Today’s Update on the Pet Food Recall—5/11/2007

Early on in the pet food recall scandal I asked a question. Let’s say you’re an American company dealing with a foreign company that you’ve never physically visited and, indeed, may not know anyone who’s physically visited. Your overseas supplier fails to perform, ships you the wrong stuff, or even defrauds you. You attempt to seek redress in the supplier’s home country (your only recourse). What’s to stop the supplier from pulling up stakes, disappearing, and starting up all over again across town or across the country? We now have our answer—nothing:

WASHINGTON, May 10 (Reuters) – U.S. investigators found shuttered factories when they arrived at the Chinese food processors blamed for putting the chemical melamine into vegetable proteins shipped to America, officials said on Thursday.

The proteins were used in feed for pets, hogs, poultry and fish. All the suspect products have been traced to two makers in China, U.S. Food and Drug Administration officials said during a news conference.

“We visited the two facilities and there is essentially nothing to be found because they are closed down,” said Walter Batts, head of FDA’s office of international investigations. An FDA team has been in China since April 30.

“Nothing is available to be seen at the facilities. They were closed down, machinery dismantled,” said Batts.

Chinese officials did obtain samples at the facilities in April and sent them to an independent laboratory for testing, he said. “We assume we will have access to those when the results are ready.”

FDA said it received “extensive cooperation” from China’s General Administration of Quality Supervision, Inspection and Quarantine but also noted the agency had “limited authority” over the processors. Officials said they were satisfied the agency shared its information with FDA.

I’m sure the appropriate Chinese government agencies did provide extensive cooperation with the FDA and as soon as someone figures who, what, or where the miscreants are, they’ll be looking right into it.

Apparently, another U. S. company received adulterated Chinese vegetable proteins in the pet food scandal that shows little sign of abating. This time it’s Cereal Byproducts Co., a Chicago-area firm:

WASHINGTON — A Chicago-area feed supply company is the latest U.S. business to find itself implicated in the distribution of tainted rice protein from China, the Food and Drug Administration confirmed Thursday, raising the specter that customers of the firm may have unwittingly spread the contaminant melamine in pet food.

Cereal Byproducts Co., which has plants in five states and a headquarters in Mt. Prospect, issued a recall for the rice protein products on May 4. The company’s products went to three pet food manufacturers.

The Mount Prospect has declined to name the company’s whose products have been affected.

Three-quarters of Oregon’s fish hatcheries received tainted feed.

Reporters asked some excellent questions in the most recent USDA/FDA joint press conference including questions about the available science and the longterm effects of the pet food adulteration. I continue to have a problem with the USDA and FDA’s certititude in the absence of facts. The ineluctable fact is that dogs and cats died and in Menu Foods’s lab tests, died very quickly. The deaths happened and if the present theory doesn’t account for that there’s something wrong with the theory not something wrong with the facts.

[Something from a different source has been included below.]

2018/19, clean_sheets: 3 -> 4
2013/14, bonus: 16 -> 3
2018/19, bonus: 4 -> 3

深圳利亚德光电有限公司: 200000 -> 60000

Finally, columnist Georgie Anne Geyer urges putting pressure on China:

So what exactly can the United States, Europe and other affected countries do against a country whose lack of regulations and laissez-faire attitude toward food standards could be poisoning us all, pets and humans alike? Actually, plenty!

Above all, China seeks a place in the world alongside the big, industrialized societies. We must tell China that it will not get that place until it begins to abide by the rules of the Big Boys. This can be done through innumerable international organizations, as well as tough private diplomacy. Individual consumers could stop buying Chinese porducts.

Private diplomacy, shiplomacy. Public shame. Complain.